Their review of the most popular videos of 2012, featured a neat interactive timeline.
The collection shows the sprawling nature of content on the site, which is now so vast that it boggles the mind to think where it will be in another seven years.
More importantly, what are the future implications for longer form content?
Will our collective attention span gradually reduce as we get used to more short-form content on mobile devices?
And what effect will this have on professionally produced shows and films?
Live sports and music won’t be immune either as the site has already made headways into streaming live cricket and concerts.
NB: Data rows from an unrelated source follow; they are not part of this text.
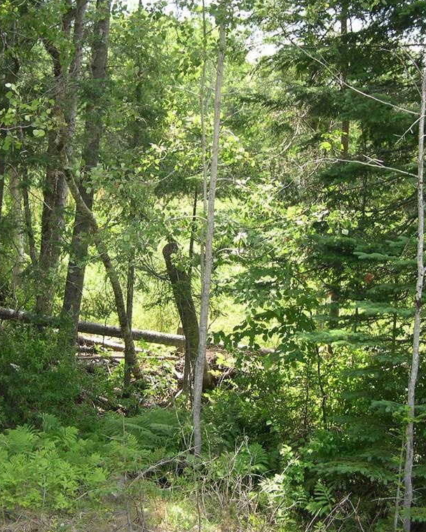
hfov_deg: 30.1
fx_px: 788
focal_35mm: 50
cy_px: 267
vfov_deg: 37.3
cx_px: 161
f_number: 2.8
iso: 100
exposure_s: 1/207
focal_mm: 8
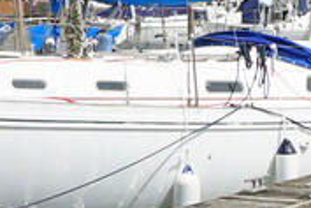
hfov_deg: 14.5
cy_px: 167
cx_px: 534
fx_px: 1097
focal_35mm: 127
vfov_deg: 10.8
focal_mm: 15
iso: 100
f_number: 11
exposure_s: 1/200
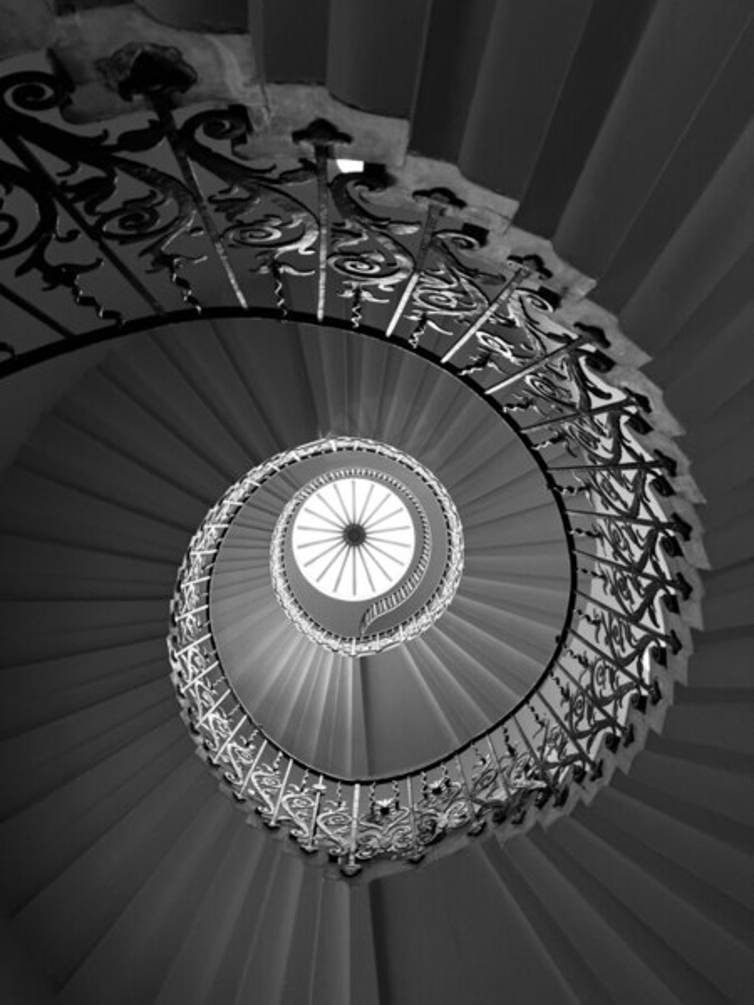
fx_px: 755
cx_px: 377
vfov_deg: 67.3
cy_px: 502
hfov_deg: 53.1
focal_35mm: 26
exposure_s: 1/100
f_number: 1.5
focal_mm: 5.7
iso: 100
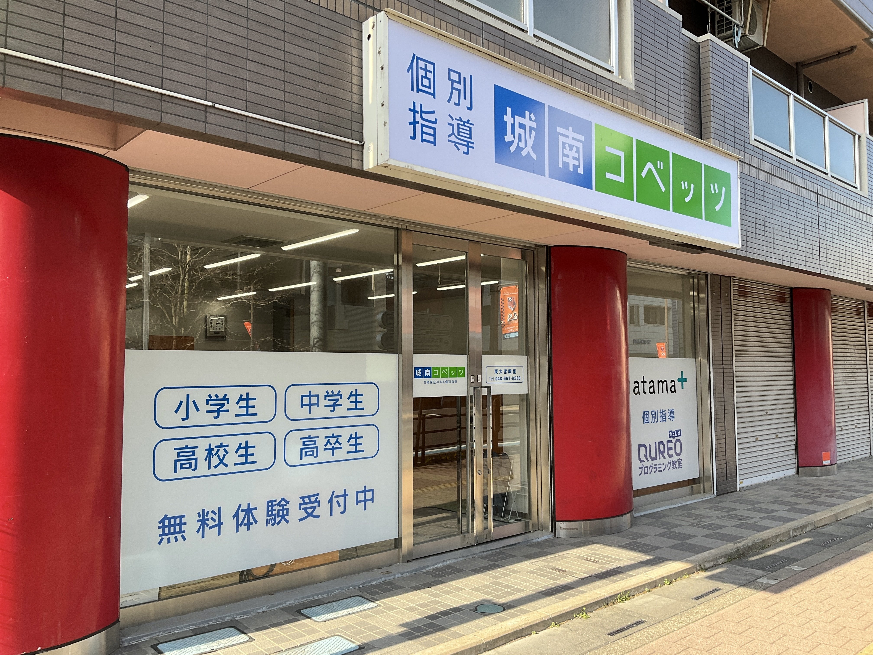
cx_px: 436
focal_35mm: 29
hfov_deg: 61.7
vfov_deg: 48.2
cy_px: 328
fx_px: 731
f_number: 1.8
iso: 25
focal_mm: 3
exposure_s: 1/412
Is it conceivable that in the next few years (as broadband speeds really increase) YouTube could buy the English Premier League football rights? I certainly think so.
For the film business it represents crisis and opportunity. At a recent Hollywood Reporter round table discussion, several studio executives held forth on the state of the business.
But it was long-time veteran Jeffrey Katzenberg of DreamWorks Animation who perhaps had the most interesting things to say.
The full discussion is below but click here to go directly to his answer about the future (i.e. next ten years) of the industry:
Katzenberg’s analogy with sports is astute and the discussion of the release window also hints at the underlying tensions that are still ongoing between studios and exhibitors.
Whilst the conversation about home entertainment and video on demand is often dominated by Netflix and local sites such as Lovefilm (UK) and Hulu (US), YouTube is perhaps the most fascinating VOD platform for the future.
The sheer scale of content, infrastructure and legal bills paid by Google, are likely to make it an interesting barometer for the state of the film and TV business over the next decade.